Another offseason addition, that of Ecuadorian central midfielder Gruezo, might seem superfluous given the presence of Acosta and Ulloa, but managing the minutes of those players is among the reasons while FCD is atop the Western Conference as well as the Open Cup champion.
Like Kreis, Pareja values cohesion and chemistry higher than outright talent. All those elements, plus several more, must function together if a team is to succeed.
“I am very high on tactics and responsibilities toward the unit,” he said in an interview last December. “I always teach to the players that it doesn’t matter how much or how poorly you play individually, but the aspect that I pride most when I see soccer is how the unit behaves.
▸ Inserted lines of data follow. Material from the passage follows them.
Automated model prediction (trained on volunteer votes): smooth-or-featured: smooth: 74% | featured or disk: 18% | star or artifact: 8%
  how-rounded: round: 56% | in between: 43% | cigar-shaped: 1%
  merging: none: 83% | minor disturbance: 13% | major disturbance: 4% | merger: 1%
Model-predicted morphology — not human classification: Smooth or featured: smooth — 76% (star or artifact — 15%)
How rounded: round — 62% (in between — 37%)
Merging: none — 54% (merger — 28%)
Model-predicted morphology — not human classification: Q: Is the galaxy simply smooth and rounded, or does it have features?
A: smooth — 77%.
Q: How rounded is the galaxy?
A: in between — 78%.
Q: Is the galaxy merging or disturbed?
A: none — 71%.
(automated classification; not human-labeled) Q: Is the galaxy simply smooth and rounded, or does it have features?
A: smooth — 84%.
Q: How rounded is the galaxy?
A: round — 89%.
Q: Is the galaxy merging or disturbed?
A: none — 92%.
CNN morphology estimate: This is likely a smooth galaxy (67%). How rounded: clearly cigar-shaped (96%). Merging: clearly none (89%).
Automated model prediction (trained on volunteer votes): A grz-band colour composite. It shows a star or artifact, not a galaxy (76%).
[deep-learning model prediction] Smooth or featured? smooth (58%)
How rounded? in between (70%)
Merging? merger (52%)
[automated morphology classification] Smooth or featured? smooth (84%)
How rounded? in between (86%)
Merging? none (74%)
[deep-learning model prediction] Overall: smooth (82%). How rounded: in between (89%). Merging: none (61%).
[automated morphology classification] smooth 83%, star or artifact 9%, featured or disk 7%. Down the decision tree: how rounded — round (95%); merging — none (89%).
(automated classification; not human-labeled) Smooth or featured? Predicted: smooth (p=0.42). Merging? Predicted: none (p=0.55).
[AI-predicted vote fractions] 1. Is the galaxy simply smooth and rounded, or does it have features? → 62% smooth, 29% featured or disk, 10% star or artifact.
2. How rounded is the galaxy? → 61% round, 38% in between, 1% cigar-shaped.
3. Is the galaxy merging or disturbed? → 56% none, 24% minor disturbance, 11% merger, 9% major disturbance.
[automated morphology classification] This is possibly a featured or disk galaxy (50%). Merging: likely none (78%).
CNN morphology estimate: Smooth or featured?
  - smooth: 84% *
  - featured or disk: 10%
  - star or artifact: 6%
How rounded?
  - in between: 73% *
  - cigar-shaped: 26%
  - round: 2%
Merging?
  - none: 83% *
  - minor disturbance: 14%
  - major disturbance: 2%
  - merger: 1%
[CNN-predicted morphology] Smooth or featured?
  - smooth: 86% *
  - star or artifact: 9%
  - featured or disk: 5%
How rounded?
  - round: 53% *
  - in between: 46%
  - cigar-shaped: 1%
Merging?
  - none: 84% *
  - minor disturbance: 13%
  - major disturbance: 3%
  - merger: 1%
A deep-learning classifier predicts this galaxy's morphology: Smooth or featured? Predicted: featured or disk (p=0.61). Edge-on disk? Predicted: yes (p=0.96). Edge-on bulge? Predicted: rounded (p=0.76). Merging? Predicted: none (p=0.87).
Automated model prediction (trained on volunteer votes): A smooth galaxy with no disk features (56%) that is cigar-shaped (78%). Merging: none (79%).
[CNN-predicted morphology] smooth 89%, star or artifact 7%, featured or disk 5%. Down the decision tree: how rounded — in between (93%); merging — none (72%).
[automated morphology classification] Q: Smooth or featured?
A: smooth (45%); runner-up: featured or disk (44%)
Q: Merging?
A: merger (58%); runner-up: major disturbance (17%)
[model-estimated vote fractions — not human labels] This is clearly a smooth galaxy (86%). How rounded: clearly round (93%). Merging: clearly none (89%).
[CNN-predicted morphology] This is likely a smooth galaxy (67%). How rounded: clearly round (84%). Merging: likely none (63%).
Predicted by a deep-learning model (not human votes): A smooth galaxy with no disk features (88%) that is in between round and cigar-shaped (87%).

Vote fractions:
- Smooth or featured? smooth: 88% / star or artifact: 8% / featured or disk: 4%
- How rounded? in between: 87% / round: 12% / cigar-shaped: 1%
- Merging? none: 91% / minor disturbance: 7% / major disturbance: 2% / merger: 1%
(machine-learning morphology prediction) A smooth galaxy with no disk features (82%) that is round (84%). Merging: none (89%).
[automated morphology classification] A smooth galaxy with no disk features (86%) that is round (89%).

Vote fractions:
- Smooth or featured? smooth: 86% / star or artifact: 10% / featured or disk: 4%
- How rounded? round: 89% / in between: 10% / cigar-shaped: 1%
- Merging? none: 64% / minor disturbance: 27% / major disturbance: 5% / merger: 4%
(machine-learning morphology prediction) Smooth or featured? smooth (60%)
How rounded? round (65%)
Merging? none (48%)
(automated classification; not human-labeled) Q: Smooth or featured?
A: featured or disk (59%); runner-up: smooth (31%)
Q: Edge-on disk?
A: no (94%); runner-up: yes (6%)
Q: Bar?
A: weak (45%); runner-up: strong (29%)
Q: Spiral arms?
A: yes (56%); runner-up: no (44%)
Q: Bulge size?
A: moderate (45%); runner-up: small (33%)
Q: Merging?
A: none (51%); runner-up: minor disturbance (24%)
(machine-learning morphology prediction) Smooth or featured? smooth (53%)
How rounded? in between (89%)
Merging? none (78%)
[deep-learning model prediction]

It is one of my biggest pleasures to see a unit working together and the players being convinced about an idea and about concepts and fundamentals.”
New England’s early goal -- Gerson Koffie stole a ball in midfield and fed Juan Agudelo to score in the sixth minute -- only briefly fazed FCD, which equalized in the 15th minute when Urruti cushioned a Diaz feed and drilled his shot home. FCD exploited an injury to Koffie by throttling the Revs in midfield and were seldom troubled after piling up a 4-1 lead.
New England rejiggered its formation when Kei Kamara replaced Koffie, and again at the end of the first half by replacing Je-Vaughn Watson with left back Chris Tierney. FCD quashed the Revs’ attackers and carved open their back line time and time again. Defender Matt Hedges, who headed a Diaz serve for the winning goal, and Walker Zimmerman kept clean the goalmouth in front of keeper Chris Seitz.
Both teams have to move on quickly and resume league play this weekend. The Revs are in Montreal, FCD resumes its Supporters’ Shield quest in Yankee Stadium against New York City FC. Talk of a treble will significantly increase but not within the walls of the only eligible organization.
“We have got through a lot of tough moments in the season so far,” said Pareja. “Just three days ago we felt like we were playing in another final against Colorado. We lost an important game. The team bounced back tonight.
“The game was another example of them proving their character. They were able to come back in the game and score the goals and give us this time to celebrate. It’s the character of this team and it comes from many angles but if I had to give it one, it would be the team’s commitment to this franchise.”